EXERCISE 1:
Name every branch of mathematics that the probability thread mentions, including any that appear in a book title.
EXERCISE 2:
For each statement, say yes or no according to the probability thread, and quote the exact words that decide it.
(a) The edit adds the condition that the functions be non-negative.
(b) The quoted passage comes from a book by Terry Tao on number theory.
(c) The last reply says a density integrates to one because the whole space has probability one.
EXERCISE 3:
Carry on the probability thread from its final sentence.

PROVIDED PASSAGE:

This is probably a silly question, but is probability theory the study of functions that integrate/sum to one?
EDIT. I forgot non-negativity. So is probability theory the study of non-negative functions that integrate/sum to one?
This is probably a silly question, but is probability theory the study of functions that integrate/sum to one?
EDIT. I forgot non-negativity. So is probability theory the study of non-negative functions that integrate/sum to one?
At a purely formal level, one could call probability theory the study of measure spaces with total measure one, but that would be like calling number theory the study of strings of digits which terminate
-- from Terry Tao's Topics in random matrix theory.
I think this is the really fundamental thing. If we've got a probability space $(\Omega, \mathscr F, P)$ and a random variable $X : \Omega \to \mathbb R$ with pushforward measure $P_X := P \circ X^{-1}$, then the reason a density $f = \frac{\text d P_X}{\text d\mu}$ integrates to one is because $P(\Omega) = 1$. And that's more fundamental than pdfs vs pmfs.

DATASET EXCERPTS:
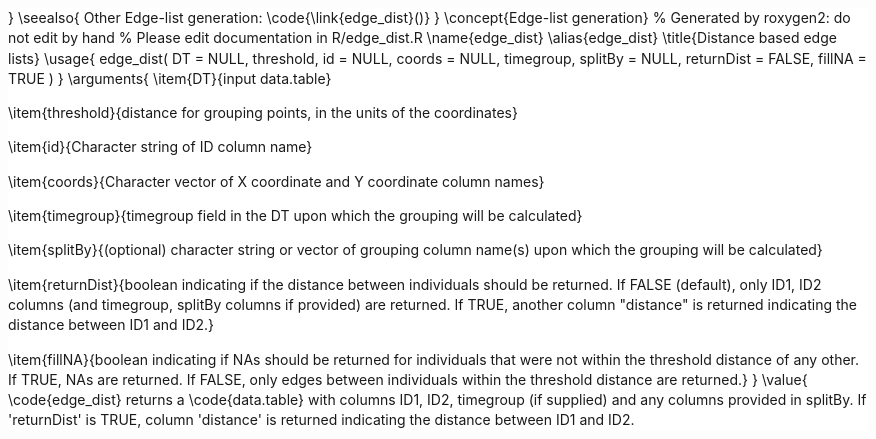 }
\seealso{
Other Edge-list generation: 
\code{\link{edge_dist}()}
}
\concept{Edge-list generation}
% Generated by roxygen2: do not edit by hand
% Please edit documentation in R/edge_dist.R
\name{edge_dist}
\alias{edge_dist}
\title{Distance based edge lists}
\usage{
edge_dist(
  DT = NULL,
  threshold,
  id = NULL,
  coords = NULL,
  timegroup,
  splitBy = NULL,
  returnDist = FALSE,
  fillNA = TRUE
)
}
\arguments{
\item{DT}{input data.table}

\item{threshold}{distance for grouping points, in the units of the
coordinates}

\item{id}{Character string of ID column name}

\item{coords}{Character vector of X coordinate and Y coordinate column names}

\item{timegroup}{timegroup field in the DT upon which the grouping will be
calculated}

\item{splitBy}{(optional) character string or vector of grouping column
name(s) upon which the grouping will be calculated}

\item{returnDist}{boolean indicating if the distance between individuals
should be returned. If FALSE (default), only ID1, ID2 columns (and
timegroup, splitBy columns if provided) are returned. If TRUE, another
column "distance" is returned indicating the distance between ID1 and ID2.}

\item{fillNA}{boolean indicating if NAs should be returned for individuals
that were not within the threshold distance of any other. If TRUE, NAs are
returned. If FALSE, only edges between individuals within the threshold
distance are returned.}
}
\value{
\code{edge_dist} returns a \code{data.table} with columns ID1, ID2,
timegroup (if supplied) and any columns provided in splitBy. If
'returnDist' is TRUE, column 'distance' is returned indicating the distance
between ID1 and ID2.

RESPONSE BOX 1:
- probability theory
- number theory
- random matrix theory

RESPONSE BOX 2:
(a) Yes: "I forgot non-negativity. So is probability theory the study of non-negative functions that integrate/sum to one?"
(b) No: "from Terry Tao's Topics in random matrix theory."
(c) Yes: "the reason a density $f = \frac{\text d P_X}{\text d\mu}$ integrates to one is because $P(\Omega) = 1$."

RESPONSE BOX 3:
Here's the proof: $$ \int_{\mathbb R} f \,\text d\mu = \int_{\mathbb R} \,\text dP_X = P_X(\mathbb R) = P\left(\{\omega \in \Omega : X(\omega) \in \mathbb R\}\right) = P(\Omega) = 1. $$
This is almost a rephrasing of AdamO's answer (+1) because all CDFs are càdlàg, and there's a one-to-one relationship between the set of CDFs on $\mathbb R$ and the set of all probability measures on $(\mathbb R, \mathbb B)$, but since the CDF of a RV is defined in terms of its distribution, I view probability spaces as the place to "start" with this kind of endeavor.
I'm updating to elaborate on the correspondence between CDFs and probability measures and how both are reasonable answers for this question.
We begin by starting with two probability measures and analyzing the corresponding CDFs. We conclude by instead starting with a CDF and looking at the measure induced by it.
Let $Q$ and $R$ be probability measures on $(\mathbb R, \mathbb B)$ and let $F_Q$ and $F_R$ be their respective CDFs (i.e. $F_Q(a) = Q\left((-\infty, a]\right)$ and similarly for $R$). $Q$ and $R$ both would represent pushforward measures of random variables (i.e. distributions) but it doesn't actually matter where they came from for this.
The key idea is this: if $Q$ and $R$ agree on a rich enough collection of sets, then they agree on the $\sigma$-algebra generated by those sets. Intuitively, if we've got a well-behaved collection of events that, through a countable number of complements, intersections, and unions forms all of $\mathbb B$, then agreeing on all of those sets leaves no wiggle room for disagreeing on any Borel set.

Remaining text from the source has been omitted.